### SELECTED PASSAGE:
# # # # #

Reputation: 8467
Growing an array, e.g. through x = [x, a]
in a loop, is usually frowned upon in Matlab programming, because it leads to one or more resize operations, and therefore preallocation is usually the better option. However, in some contexts, for example as a reduction assignment in a parfor
block, it can have advantages. For that purpose, the array has to be created as zero-size. For numerical arrays, the expression for that is []
, for cell arrays {}
.
For struct arrays, it is not so clear cut. For example initialization as struct()
does not create a zero-size struct array, but a 1x1 struct array with no fields. This leads to the error
Error using horzcat
Number of fields in structure arrays being concatenated do not match.
Concatenation of structure arrays requires that these arrays have the same set of fields.
while growing, because the field structure of appended structs is incompatible with the "no fields" struct.
How to initialize a zero-size struct array for growing?
Upvotes: 3
Views: 3045
Reputation: 8467
It turns out the answer is to initialize to a zero-size numeric array, x = []
. Even though it is not a struct array, appending a struct a
via x = [x, a]
generates a 1x1 struct array, to which further structs with the same fields can be appended.
This unintuitive behavior seems to be a general quirk of the Matlab language, in that []
is of "flexible type". It is initially a zero-size array of doubles, but appending singles makes it a single array, and appending cell arrays makes it a cell array.
As @LuisMendo pointed out in the comments, struct([])
directly gives a zero-size struct array with no fields. This syntax may be preferred because it is less ambiguous. Moreover, s = struct('field1', {}, 'field2', {})
may be used to create a zero-size struct array with defined fields.

# # # # #

[Stored items]
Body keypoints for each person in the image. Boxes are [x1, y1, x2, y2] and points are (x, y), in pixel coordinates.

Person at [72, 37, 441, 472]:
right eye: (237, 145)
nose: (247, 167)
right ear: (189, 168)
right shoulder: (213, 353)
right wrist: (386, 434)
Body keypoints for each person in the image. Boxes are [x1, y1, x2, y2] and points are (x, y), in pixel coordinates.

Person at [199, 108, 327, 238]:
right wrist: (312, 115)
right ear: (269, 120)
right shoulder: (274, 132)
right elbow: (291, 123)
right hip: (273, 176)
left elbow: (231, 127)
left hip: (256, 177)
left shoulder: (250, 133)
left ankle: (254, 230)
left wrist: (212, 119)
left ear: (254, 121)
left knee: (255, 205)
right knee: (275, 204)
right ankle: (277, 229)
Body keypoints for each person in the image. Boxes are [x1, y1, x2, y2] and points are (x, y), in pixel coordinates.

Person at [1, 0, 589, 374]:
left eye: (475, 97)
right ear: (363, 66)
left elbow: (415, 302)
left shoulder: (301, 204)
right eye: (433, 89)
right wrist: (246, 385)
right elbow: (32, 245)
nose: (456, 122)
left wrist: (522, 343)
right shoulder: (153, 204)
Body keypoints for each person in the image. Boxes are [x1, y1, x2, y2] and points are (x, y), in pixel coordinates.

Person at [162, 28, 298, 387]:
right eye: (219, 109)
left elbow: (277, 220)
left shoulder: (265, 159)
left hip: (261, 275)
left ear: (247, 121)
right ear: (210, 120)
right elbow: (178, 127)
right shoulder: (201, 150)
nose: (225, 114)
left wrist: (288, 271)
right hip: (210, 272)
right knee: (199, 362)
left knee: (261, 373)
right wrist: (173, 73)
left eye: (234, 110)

# # # # #

### PROBLEM TO SOLVE:
According to the Matlab passage, what does initializing with struct() create instead of a zero-size struct array?

### TASK ANSWER:
A 1x1 struct array with no fields.